Dataset entries

'''

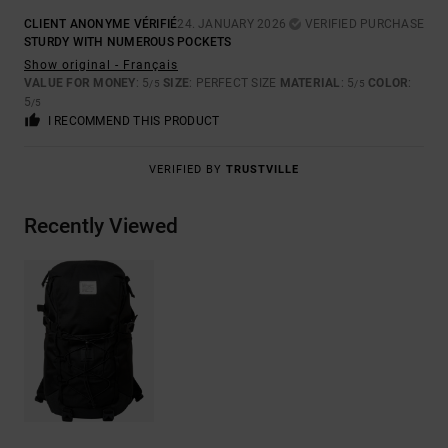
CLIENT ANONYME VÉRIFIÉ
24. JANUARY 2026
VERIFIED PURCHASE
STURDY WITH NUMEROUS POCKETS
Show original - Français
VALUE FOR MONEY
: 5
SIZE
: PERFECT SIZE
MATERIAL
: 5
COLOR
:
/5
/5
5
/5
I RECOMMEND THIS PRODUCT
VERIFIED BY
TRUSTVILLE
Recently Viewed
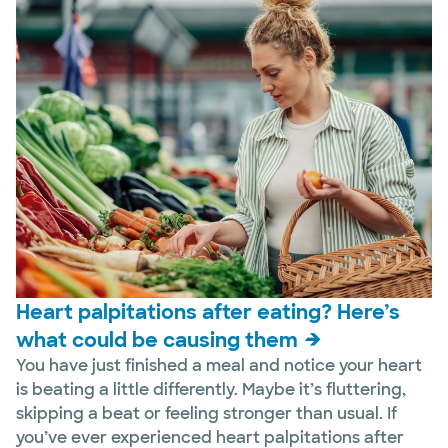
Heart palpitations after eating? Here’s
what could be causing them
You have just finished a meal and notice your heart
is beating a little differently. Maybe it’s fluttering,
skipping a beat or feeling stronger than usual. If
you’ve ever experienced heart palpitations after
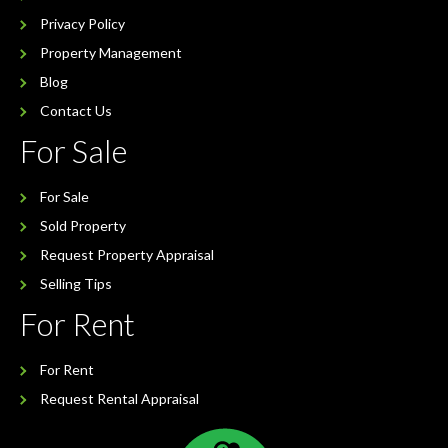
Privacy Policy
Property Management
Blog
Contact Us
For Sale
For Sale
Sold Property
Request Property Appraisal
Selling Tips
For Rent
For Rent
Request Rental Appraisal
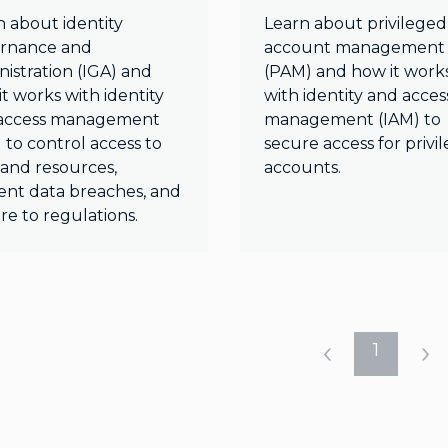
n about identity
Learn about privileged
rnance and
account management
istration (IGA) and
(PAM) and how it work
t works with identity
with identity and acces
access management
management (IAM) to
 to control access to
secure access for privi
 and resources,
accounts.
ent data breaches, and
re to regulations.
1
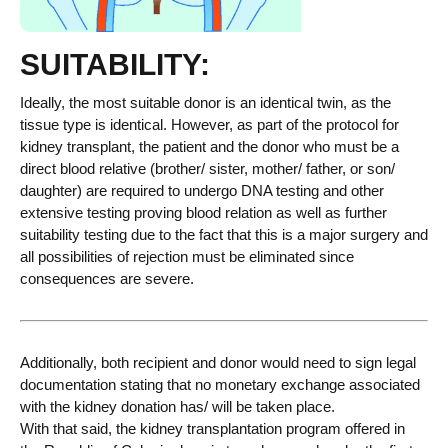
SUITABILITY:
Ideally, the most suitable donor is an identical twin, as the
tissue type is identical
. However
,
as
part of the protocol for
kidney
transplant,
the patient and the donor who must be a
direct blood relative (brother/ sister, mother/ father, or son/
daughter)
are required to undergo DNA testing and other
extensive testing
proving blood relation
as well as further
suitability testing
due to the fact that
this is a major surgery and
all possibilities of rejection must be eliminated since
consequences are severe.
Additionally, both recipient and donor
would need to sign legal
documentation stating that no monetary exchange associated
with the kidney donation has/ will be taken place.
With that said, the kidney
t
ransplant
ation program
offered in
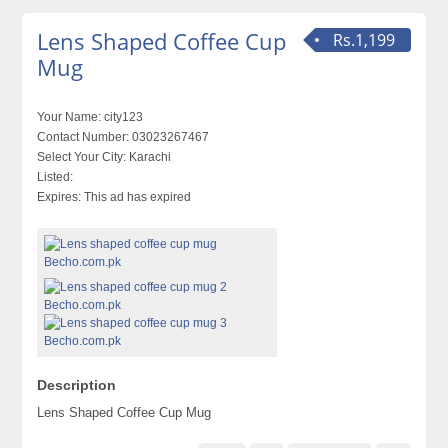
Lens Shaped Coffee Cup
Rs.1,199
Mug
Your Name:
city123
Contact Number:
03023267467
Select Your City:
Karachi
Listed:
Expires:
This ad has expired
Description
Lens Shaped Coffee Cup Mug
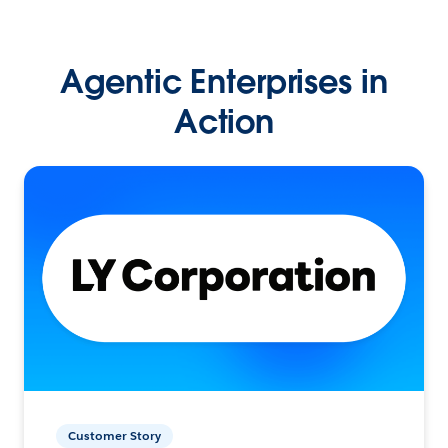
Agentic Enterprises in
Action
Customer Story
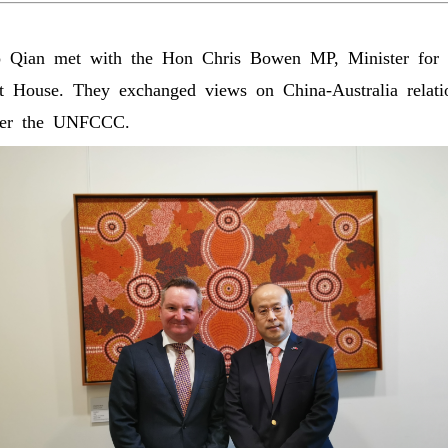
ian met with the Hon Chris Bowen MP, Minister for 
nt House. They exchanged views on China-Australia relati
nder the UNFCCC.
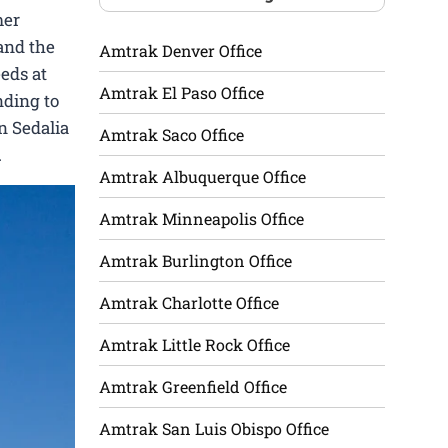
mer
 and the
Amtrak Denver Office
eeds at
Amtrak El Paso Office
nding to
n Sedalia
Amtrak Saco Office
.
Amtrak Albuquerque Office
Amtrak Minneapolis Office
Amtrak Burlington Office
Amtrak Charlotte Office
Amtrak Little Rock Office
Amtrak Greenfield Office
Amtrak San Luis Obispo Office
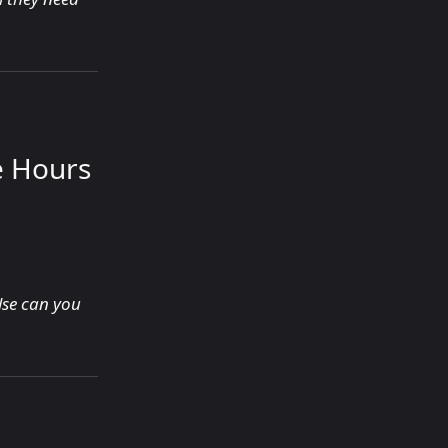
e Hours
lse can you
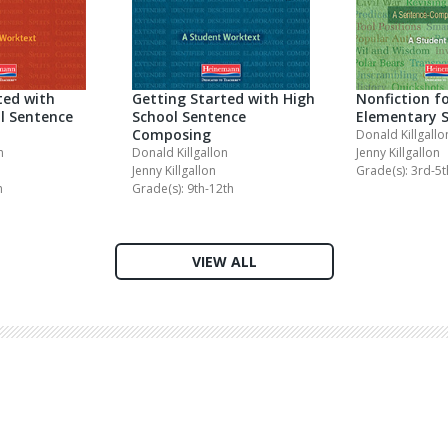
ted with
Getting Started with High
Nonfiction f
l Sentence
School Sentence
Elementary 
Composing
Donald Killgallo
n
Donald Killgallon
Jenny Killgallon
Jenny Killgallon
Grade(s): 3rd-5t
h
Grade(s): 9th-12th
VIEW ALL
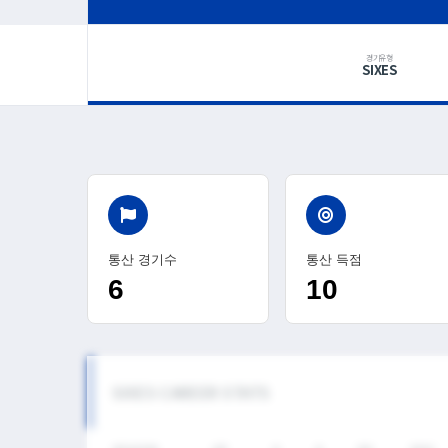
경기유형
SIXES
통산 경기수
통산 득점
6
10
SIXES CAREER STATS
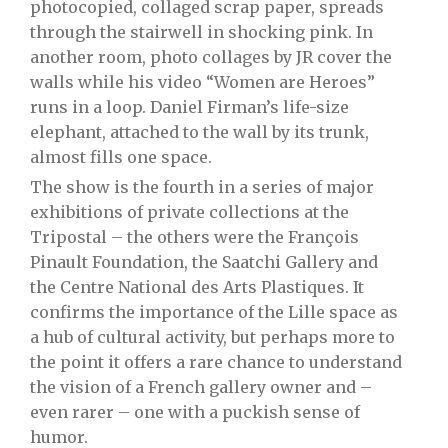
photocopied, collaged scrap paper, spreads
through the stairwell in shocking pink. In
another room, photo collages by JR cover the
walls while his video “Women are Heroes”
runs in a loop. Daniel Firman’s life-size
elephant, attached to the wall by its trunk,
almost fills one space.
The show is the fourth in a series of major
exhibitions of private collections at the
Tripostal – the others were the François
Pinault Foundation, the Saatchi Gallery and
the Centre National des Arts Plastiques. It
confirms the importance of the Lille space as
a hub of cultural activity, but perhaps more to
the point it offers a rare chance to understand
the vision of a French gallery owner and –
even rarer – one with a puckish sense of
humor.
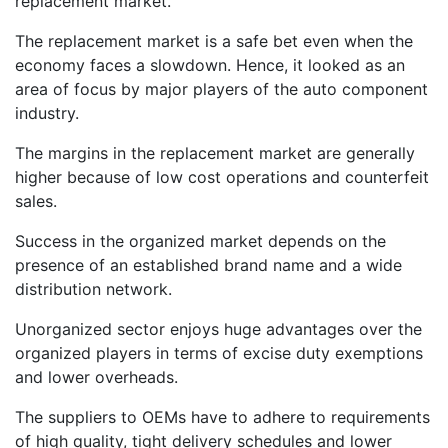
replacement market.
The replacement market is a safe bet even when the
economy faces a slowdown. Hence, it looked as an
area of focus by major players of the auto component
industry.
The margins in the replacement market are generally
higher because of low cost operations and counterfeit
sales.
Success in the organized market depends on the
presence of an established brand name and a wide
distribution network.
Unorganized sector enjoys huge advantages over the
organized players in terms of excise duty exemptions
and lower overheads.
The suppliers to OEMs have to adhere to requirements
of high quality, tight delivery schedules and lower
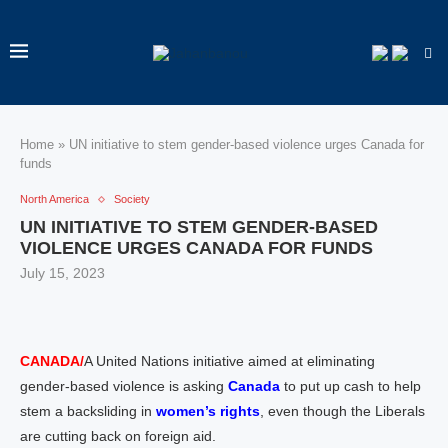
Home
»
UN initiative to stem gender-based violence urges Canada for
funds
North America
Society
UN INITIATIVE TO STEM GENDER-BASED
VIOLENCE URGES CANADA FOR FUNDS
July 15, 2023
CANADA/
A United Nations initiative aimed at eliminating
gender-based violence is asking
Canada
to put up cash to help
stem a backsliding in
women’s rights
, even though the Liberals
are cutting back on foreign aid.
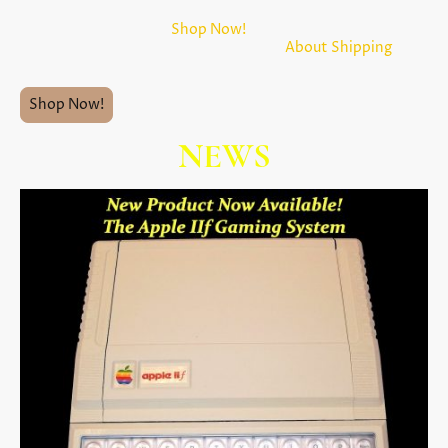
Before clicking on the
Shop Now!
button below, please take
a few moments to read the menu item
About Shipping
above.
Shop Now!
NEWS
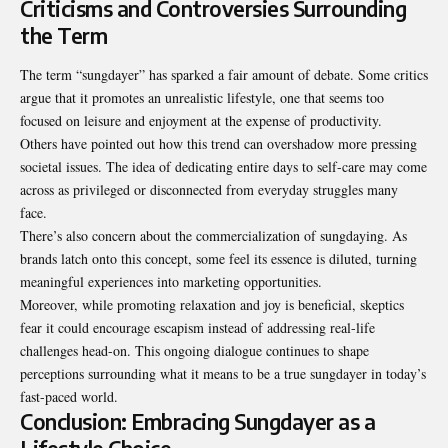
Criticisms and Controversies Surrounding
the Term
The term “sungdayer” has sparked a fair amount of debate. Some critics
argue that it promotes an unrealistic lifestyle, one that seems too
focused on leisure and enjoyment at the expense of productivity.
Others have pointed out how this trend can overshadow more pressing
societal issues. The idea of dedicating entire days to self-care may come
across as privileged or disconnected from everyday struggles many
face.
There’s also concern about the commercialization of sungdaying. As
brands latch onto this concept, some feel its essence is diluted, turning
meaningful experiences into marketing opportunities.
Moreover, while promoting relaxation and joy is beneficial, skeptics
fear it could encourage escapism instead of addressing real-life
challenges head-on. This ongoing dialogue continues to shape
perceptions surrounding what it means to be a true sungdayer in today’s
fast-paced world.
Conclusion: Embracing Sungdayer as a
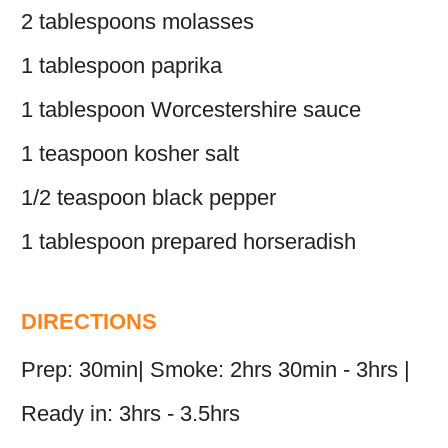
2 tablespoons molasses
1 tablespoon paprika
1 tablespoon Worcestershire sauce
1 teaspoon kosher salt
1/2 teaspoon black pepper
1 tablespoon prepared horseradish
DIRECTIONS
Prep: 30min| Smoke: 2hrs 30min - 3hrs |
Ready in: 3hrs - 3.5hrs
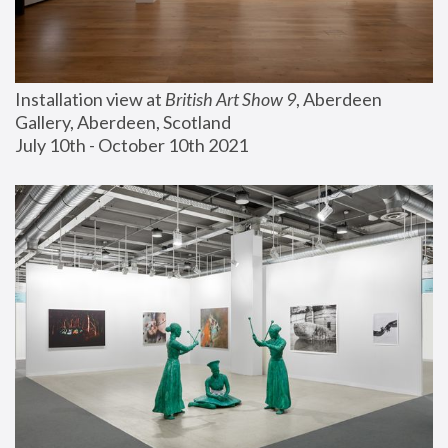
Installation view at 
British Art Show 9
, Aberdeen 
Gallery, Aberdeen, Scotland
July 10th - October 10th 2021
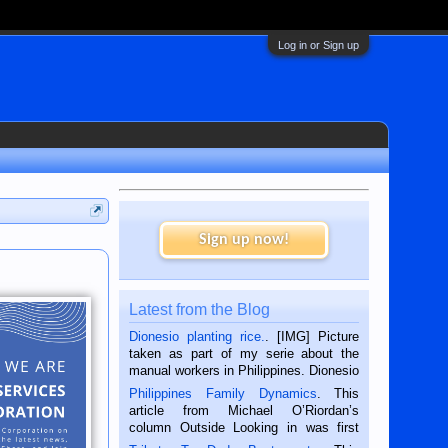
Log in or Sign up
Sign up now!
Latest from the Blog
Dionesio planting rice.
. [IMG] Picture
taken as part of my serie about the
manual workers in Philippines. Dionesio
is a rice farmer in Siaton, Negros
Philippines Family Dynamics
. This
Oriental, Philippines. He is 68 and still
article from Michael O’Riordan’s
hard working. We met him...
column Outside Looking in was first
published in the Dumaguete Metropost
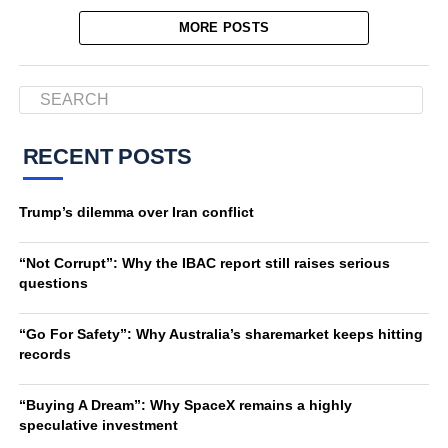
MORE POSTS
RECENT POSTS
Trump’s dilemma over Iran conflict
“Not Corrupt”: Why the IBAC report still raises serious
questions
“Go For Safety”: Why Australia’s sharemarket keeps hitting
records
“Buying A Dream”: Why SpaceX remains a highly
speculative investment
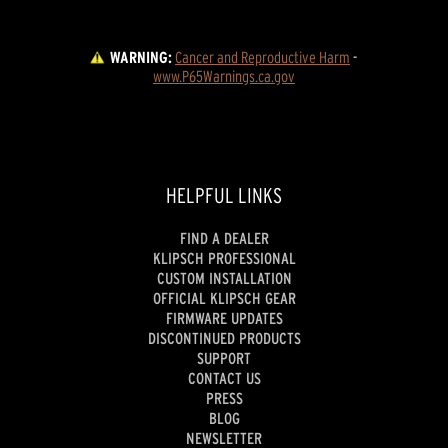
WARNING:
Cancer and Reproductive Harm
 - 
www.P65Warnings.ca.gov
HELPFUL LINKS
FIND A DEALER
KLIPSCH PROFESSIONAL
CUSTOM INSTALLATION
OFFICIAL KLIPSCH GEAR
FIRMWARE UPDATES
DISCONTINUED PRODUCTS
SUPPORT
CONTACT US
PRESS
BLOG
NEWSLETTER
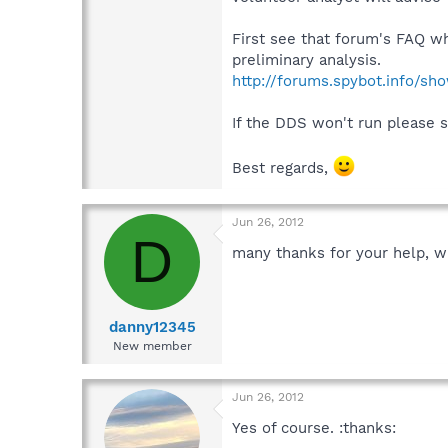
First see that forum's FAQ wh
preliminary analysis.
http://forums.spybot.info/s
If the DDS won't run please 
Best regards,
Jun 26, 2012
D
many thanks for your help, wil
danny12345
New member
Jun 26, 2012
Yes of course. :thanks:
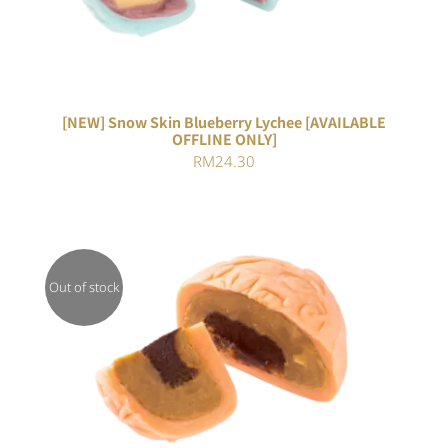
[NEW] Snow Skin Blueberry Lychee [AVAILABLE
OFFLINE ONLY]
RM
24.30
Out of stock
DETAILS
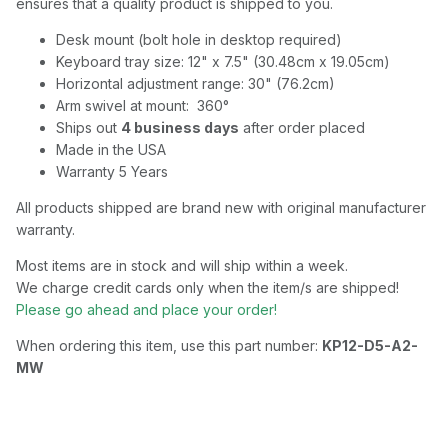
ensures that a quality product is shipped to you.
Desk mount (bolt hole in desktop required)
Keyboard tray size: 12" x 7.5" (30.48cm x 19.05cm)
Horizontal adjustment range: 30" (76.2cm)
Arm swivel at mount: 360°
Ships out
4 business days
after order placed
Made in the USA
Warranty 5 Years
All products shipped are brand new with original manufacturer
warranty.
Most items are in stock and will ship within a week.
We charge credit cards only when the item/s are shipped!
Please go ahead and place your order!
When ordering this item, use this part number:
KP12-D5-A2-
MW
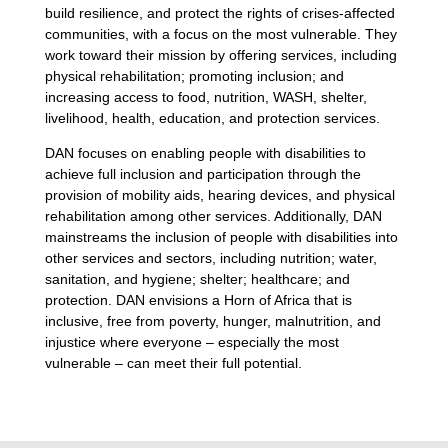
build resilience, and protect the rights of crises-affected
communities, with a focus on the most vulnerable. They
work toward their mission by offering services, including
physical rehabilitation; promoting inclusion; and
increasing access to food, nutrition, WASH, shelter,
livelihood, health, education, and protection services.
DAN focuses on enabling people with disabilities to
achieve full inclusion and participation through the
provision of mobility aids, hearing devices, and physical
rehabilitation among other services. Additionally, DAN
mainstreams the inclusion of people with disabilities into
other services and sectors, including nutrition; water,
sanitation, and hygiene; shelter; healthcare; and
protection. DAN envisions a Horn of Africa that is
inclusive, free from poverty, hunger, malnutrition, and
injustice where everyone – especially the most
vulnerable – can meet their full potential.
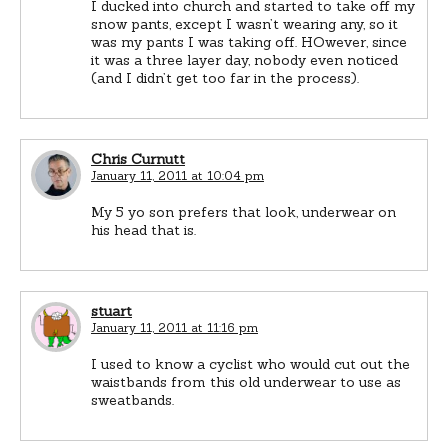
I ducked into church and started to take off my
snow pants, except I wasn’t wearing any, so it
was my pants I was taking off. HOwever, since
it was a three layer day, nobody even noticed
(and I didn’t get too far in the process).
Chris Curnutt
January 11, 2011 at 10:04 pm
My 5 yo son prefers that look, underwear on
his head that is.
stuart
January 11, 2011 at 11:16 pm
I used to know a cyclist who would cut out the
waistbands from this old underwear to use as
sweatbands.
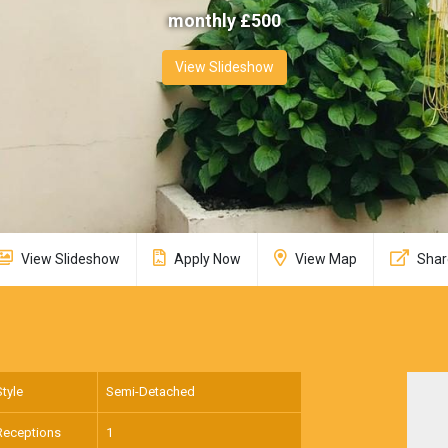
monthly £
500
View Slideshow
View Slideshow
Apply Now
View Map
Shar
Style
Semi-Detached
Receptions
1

'''

Work to be completed
The lines to show are those in the data above that include "Additionally".

Result for this task
Additionally, both recipient and donor
rehabilitation among other services. Additionally, DAN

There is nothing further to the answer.